PROVIDED ENTRIES >>
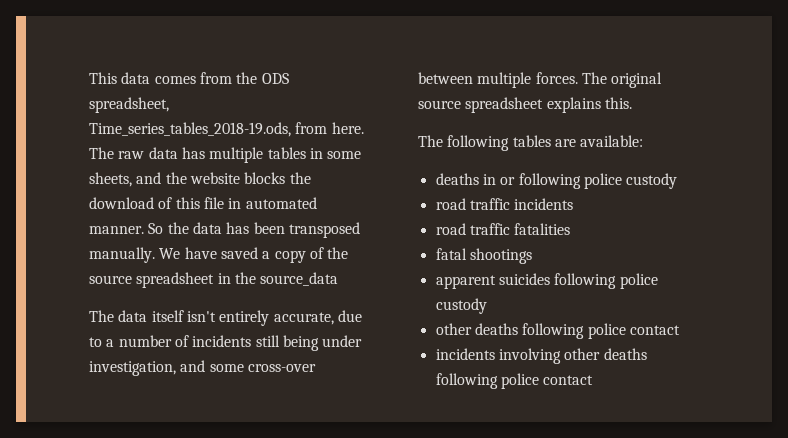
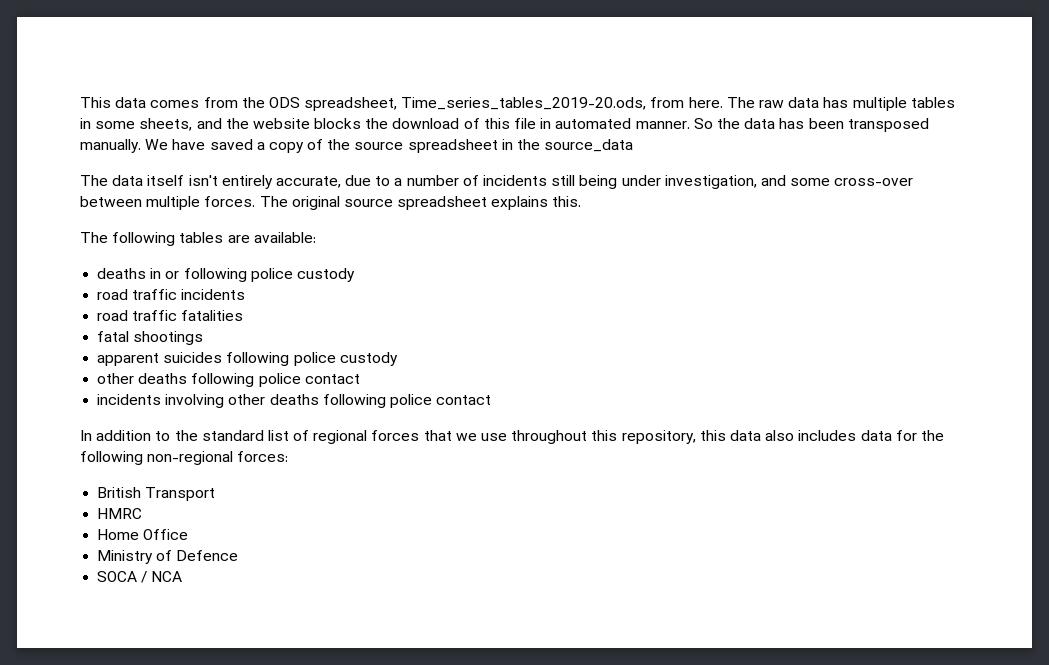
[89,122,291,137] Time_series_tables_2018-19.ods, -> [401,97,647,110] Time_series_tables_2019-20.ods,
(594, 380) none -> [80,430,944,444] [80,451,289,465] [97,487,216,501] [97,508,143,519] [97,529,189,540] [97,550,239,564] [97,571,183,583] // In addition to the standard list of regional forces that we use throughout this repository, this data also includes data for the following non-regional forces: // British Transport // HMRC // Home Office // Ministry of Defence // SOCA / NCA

---

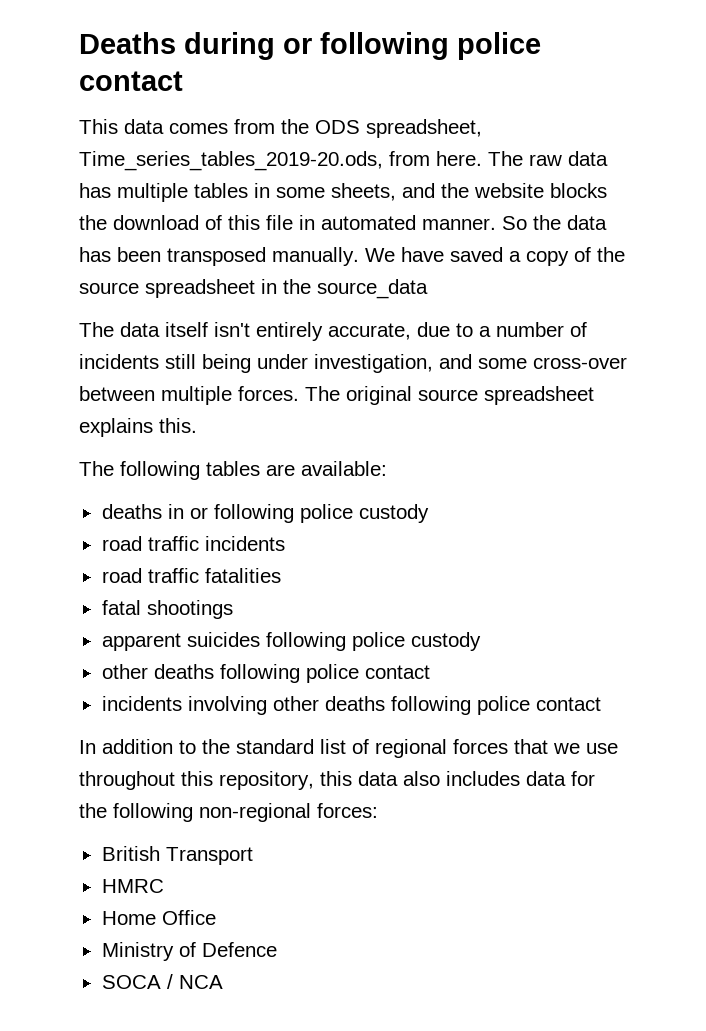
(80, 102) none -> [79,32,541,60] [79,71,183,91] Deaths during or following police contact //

---

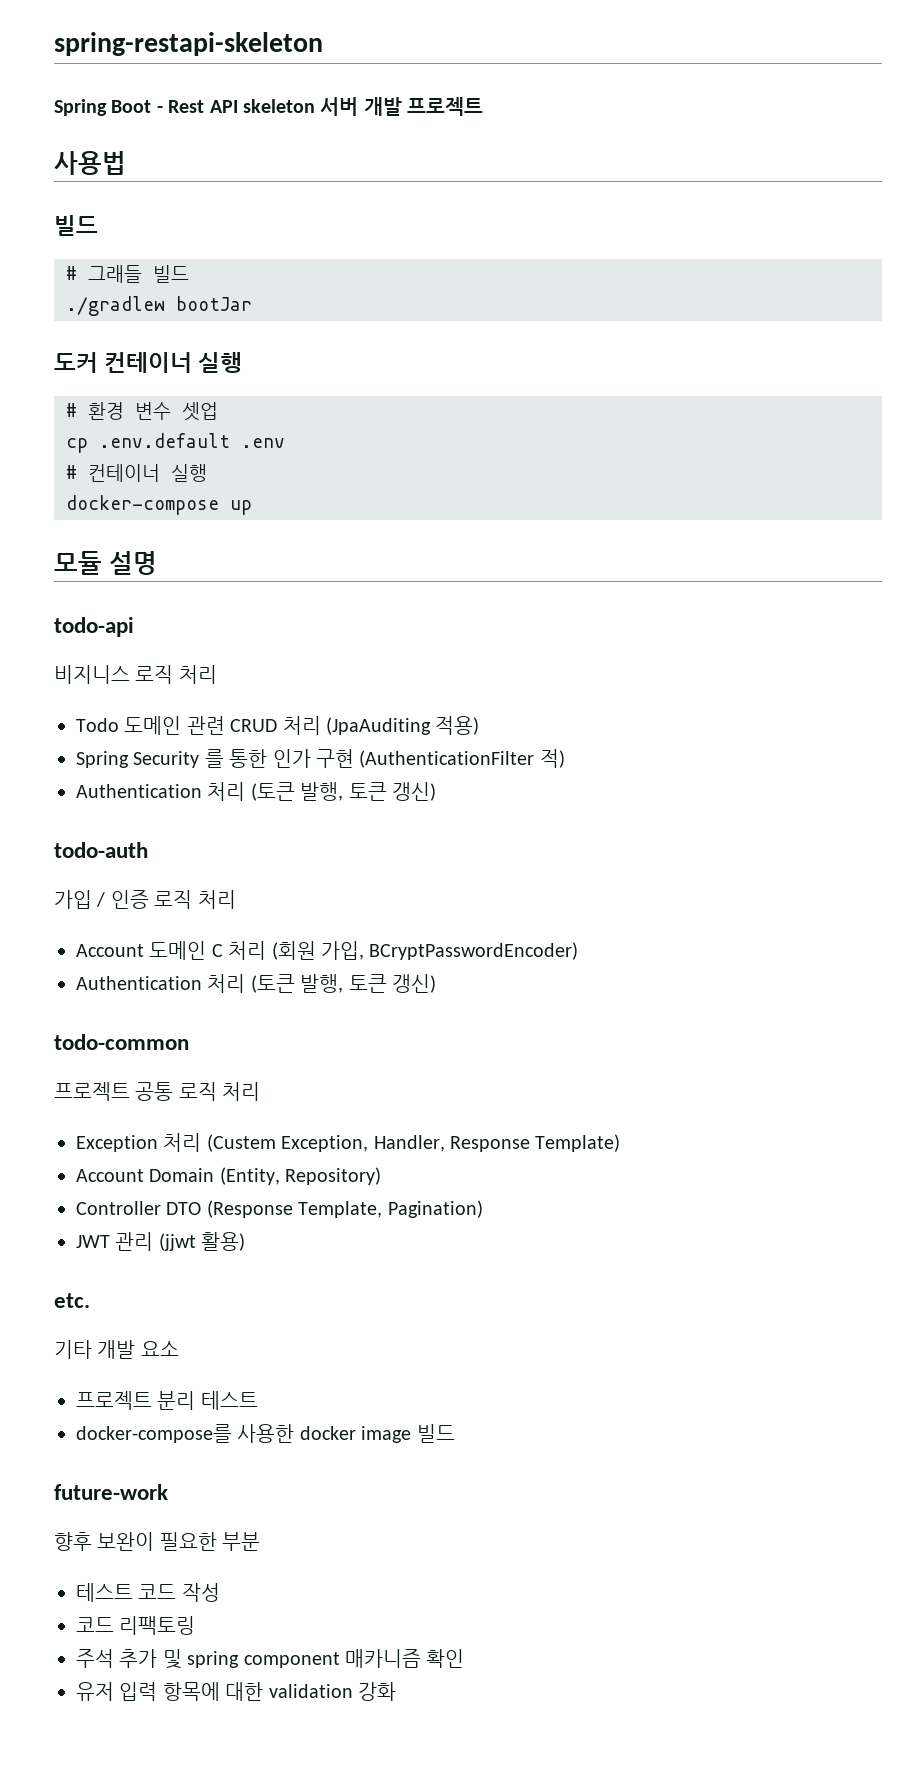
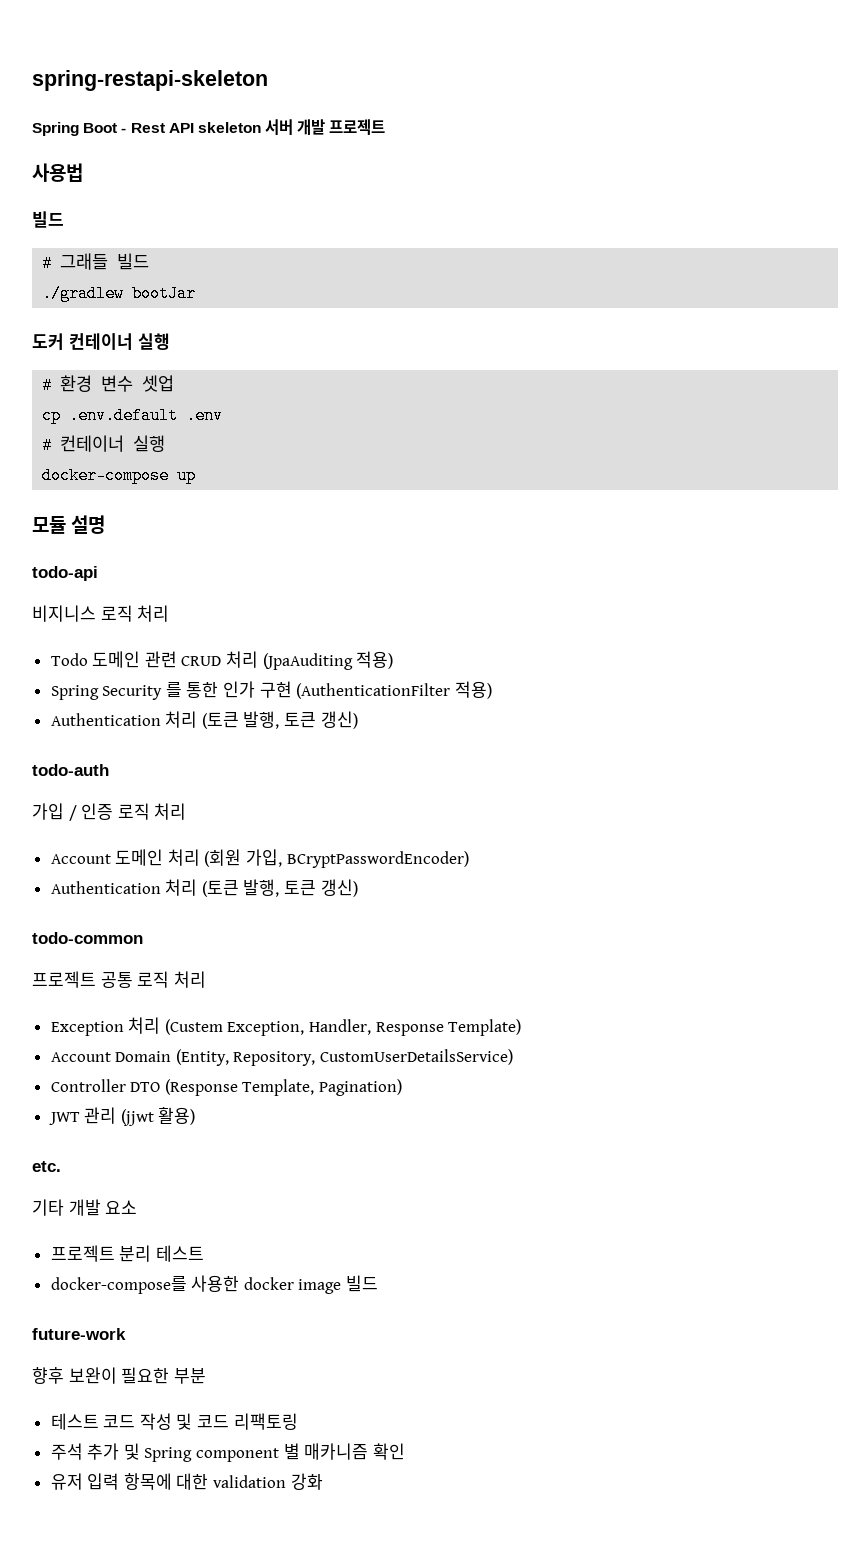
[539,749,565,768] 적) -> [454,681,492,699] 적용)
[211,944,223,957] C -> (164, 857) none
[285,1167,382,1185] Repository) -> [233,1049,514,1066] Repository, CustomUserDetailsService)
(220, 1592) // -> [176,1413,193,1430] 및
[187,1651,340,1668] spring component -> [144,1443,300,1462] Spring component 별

PROBLEM TO SOLVE >>
Send back an exact copy of only the lines from the line with "(220, 1592) // -> [176,1413,193,1430] 및" up to and including the line with "[187,1651,340,1668] spring component" in the data above.

SOLUTION BELOW >>
(220, 1592) // -> [176,1413,193,1430] 및
[187,1651,340,1668] spring component -> [144,1443,300,1462] Spring component 별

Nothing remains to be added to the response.